Это была блаженная весна тридцать седьмого года, когда еще на следствии не били, когда «пять лет» было штампованным оттиском приговоров Особых совещаний. «Пять рокив далеких таборiв», как выражались украинские энкавэдэшники. Чекистами работников этих учреждений в то время уже не называли.

Радовались «пятеркам» – ведь русский человек радуется, что не десять, не двадцать пять, не расстрел. Радость была основательной – все было еще впереди. Все рвались на волю, на «чистый воздух», к зачетам рабочих дней.

– А вы?

– Нас – бывших политкаторжан – собирают на Дудинку, в ссылку. Навечно. Мне ведь много лет.

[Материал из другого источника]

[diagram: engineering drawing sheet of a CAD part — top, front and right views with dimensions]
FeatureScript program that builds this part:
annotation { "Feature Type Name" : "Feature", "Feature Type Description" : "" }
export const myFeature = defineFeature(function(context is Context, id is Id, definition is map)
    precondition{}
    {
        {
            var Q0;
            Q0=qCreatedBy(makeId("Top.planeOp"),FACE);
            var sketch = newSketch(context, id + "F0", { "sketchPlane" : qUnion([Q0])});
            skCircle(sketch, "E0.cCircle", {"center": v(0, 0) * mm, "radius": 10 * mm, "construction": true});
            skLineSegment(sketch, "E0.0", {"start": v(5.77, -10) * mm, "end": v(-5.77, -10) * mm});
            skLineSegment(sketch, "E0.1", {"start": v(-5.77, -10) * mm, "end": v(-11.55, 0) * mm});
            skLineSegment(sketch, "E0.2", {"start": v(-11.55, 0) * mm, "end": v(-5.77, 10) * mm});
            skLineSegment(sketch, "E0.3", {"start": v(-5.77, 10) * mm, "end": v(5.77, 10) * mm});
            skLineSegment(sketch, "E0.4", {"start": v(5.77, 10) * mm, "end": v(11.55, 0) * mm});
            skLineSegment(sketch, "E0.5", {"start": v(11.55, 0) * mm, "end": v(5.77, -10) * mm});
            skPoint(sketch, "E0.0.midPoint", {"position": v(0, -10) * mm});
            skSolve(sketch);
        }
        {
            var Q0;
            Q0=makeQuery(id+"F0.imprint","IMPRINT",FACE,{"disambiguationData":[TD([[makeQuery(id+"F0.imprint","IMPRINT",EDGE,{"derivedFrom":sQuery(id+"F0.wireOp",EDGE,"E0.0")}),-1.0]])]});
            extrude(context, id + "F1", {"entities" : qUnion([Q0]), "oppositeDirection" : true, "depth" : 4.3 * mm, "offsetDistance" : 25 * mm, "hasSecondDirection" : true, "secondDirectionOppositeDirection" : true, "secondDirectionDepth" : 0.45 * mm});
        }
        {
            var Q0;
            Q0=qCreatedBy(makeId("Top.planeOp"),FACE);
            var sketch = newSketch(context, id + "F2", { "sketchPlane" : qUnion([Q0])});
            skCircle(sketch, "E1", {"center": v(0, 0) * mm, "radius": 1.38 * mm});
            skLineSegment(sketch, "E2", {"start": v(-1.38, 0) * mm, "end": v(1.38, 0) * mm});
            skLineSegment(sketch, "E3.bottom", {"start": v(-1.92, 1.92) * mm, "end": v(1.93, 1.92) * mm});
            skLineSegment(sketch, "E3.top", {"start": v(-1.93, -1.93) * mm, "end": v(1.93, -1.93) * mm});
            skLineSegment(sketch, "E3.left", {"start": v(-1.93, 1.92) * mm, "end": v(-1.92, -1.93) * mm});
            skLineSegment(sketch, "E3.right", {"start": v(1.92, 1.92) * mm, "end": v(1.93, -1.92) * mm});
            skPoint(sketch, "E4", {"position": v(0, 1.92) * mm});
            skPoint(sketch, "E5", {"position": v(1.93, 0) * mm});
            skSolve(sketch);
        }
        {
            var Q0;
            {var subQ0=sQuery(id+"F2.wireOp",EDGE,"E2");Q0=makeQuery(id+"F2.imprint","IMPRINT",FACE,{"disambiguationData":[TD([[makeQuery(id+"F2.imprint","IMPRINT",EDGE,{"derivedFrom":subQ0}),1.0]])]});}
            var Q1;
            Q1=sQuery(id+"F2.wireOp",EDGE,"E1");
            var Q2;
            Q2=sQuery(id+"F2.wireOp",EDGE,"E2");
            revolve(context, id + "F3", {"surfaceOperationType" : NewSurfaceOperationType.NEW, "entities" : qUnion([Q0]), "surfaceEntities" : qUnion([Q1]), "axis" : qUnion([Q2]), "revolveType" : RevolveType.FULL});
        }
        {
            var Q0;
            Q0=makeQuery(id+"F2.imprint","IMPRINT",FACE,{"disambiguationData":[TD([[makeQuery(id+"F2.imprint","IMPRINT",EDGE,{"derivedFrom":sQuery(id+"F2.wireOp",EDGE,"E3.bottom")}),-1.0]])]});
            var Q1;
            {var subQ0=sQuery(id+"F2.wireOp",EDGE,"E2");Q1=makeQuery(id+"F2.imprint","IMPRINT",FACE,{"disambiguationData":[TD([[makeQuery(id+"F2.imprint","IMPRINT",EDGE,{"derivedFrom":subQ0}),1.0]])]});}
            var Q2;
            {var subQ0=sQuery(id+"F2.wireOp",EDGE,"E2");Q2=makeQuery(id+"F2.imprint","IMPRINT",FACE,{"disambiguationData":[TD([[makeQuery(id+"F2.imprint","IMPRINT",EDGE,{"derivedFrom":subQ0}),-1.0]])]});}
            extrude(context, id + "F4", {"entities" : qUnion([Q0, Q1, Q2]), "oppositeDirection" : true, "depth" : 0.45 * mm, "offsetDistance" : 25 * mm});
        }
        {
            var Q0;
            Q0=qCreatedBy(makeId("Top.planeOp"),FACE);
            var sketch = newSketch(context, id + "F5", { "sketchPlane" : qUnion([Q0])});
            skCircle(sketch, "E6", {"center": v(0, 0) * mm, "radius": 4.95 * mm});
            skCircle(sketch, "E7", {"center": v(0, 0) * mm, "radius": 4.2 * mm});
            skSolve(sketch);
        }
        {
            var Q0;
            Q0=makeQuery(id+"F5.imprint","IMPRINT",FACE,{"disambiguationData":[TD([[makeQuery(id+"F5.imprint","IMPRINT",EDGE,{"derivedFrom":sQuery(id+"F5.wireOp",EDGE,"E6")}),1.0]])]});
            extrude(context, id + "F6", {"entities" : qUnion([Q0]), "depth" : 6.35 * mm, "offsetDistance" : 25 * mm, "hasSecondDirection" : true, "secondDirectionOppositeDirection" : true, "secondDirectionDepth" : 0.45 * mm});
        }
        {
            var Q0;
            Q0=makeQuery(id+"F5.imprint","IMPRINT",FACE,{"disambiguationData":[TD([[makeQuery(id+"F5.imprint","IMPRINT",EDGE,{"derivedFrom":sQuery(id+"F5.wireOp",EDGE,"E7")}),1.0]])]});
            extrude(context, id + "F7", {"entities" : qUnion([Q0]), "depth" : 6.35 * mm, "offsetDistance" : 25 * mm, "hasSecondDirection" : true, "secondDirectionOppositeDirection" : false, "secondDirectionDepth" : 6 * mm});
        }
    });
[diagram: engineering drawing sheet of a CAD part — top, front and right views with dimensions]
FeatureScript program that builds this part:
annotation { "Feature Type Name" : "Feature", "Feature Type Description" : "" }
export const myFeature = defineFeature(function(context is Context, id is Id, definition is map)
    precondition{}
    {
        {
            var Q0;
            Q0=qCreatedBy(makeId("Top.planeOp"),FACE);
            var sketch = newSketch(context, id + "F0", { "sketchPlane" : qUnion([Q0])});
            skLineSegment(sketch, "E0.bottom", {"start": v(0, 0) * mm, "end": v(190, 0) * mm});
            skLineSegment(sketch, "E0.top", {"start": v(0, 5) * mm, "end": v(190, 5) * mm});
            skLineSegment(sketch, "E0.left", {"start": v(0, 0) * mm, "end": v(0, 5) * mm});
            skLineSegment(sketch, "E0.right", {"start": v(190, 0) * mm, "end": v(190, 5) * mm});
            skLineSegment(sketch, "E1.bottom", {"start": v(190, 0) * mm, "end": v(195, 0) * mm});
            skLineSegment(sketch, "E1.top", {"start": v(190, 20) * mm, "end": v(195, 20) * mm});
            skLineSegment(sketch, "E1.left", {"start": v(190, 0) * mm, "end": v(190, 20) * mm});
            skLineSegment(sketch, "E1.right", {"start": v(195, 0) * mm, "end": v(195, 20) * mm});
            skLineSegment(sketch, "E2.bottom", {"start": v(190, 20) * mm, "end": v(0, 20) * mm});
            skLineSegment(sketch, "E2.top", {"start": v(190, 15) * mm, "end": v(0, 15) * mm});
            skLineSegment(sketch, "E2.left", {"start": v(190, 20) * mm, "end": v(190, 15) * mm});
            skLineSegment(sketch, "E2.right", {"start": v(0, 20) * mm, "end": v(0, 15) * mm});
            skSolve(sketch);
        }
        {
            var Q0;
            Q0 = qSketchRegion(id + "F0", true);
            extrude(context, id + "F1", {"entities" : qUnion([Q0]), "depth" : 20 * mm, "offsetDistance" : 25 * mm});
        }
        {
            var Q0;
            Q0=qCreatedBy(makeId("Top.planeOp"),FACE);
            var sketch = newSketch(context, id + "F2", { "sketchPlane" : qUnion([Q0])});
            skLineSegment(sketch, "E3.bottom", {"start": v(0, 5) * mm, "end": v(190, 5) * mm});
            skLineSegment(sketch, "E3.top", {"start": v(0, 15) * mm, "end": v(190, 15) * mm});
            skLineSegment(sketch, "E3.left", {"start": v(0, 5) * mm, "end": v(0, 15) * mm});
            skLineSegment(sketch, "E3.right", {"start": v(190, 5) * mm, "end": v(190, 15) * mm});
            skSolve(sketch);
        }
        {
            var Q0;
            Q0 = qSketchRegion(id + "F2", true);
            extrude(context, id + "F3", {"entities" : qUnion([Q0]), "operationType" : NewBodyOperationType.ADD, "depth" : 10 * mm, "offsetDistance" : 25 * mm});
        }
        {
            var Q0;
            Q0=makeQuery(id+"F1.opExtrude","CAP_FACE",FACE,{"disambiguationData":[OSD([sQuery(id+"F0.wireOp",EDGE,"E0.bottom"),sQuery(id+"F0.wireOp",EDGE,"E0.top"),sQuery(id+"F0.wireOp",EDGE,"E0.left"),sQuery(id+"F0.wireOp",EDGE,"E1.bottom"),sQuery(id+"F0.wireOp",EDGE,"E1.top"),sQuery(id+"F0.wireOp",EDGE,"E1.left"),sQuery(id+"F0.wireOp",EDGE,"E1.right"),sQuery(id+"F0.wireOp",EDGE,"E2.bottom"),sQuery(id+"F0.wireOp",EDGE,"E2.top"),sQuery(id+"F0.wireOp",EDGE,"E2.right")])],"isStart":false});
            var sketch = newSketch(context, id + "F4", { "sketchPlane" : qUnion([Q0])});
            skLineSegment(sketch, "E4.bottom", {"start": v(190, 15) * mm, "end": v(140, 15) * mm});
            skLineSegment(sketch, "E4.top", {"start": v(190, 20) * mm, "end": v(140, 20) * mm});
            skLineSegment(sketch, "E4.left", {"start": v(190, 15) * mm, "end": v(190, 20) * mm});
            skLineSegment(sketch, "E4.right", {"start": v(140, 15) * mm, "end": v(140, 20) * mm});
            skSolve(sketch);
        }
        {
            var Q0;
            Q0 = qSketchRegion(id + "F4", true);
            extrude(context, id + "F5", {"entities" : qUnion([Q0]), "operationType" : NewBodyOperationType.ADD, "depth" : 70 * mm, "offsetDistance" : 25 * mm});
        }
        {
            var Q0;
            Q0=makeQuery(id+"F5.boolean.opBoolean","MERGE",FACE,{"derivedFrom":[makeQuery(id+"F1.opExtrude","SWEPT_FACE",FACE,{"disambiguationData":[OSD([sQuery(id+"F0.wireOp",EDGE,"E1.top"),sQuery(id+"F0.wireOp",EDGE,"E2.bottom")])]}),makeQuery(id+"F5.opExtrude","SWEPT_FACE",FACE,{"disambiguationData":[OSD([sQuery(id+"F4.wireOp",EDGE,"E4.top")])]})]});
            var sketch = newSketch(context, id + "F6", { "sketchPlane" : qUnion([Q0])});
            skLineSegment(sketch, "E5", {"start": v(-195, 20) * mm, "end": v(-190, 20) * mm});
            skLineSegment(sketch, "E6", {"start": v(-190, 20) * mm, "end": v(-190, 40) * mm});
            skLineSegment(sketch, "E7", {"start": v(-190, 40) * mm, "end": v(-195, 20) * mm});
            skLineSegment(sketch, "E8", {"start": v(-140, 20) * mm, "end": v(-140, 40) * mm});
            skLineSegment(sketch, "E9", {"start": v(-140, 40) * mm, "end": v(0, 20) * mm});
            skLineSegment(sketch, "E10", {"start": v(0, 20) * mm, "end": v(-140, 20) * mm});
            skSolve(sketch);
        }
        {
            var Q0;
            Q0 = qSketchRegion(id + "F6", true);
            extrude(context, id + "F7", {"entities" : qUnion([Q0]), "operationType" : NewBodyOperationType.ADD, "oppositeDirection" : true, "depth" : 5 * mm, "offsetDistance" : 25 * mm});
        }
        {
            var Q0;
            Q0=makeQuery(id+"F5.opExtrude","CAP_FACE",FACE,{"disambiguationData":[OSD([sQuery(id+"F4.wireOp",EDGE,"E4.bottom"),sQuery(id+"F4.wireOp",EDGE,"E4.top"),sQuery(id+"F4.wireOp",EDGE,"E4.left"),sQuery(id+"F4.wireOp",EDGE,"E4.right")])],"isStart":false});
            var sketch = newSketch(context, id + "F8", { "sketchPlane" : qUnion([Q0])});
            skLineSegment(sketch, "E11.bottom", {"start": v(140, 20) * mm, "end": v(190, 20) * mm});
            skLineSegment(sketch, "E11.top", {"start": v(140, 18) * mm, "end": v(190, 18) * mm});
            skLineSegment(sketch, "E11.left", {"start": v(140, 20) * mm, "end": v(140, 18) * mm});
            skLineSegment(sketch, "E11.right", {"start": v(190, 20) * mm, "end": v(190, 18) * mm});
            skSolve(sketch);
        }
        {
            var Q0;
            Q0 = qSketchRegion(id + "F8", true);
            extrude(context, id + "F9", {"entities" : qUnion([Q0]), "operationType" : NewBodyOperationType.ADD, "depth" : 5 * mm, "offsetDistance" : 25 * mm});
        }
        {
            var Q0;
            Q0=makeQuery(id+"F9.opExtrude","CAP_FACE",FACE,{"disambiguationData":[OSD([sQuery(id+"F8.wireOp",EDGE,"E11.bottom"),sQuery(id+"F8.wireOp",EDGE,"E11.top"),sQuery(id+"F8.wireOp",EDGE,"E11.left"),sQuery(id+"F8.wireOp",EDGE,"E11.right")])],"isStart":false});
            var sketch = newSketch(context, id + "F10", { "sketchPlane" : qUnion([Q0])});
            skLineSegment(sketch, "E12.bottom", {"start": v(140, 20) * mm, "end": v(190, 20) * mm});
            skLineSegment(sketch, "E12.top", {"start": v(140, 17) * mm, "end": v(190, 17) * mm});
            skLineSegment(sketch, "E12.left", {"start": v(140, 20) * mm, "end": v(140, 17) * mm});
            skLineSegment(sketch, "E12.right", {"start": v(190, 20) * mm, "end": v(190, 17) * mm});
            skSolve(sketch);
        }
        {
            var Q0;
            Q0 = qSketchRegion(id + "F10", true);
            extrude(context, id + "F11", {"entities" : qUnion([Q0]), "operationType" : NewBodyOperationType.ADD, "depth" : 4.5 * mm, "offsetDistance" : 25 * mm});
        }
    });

Впрочем, уже были в ходу «выстойки», когда по нескольку суток не давали спать, «конвейер», когда следователи, отработав свою смену, менялись, а допрашиваемый сидел на стуле, пока не терял сознания.

Но «метод № 3» был еще впереди.

Я понимал, что моя тюремная деятельность нравится старому каторжанину. Я был не новичок, знал, чем и как надо утешать павших духом людей… Я был выборным старостой камеры. Андреев видел во мне – самого себя в свои молодые годы. И мой всегдашний интерес и уважение к его прошлому, мое понимание его судьбы было ему приятно.

Тюремный день проходил отнюдь не напрасно. Внутреннее самоуправление Бутырской следственной тюрьмы имело свои законы, и выполнение этих законов воспитывало характер, успокаивало новичков, приносило пользу.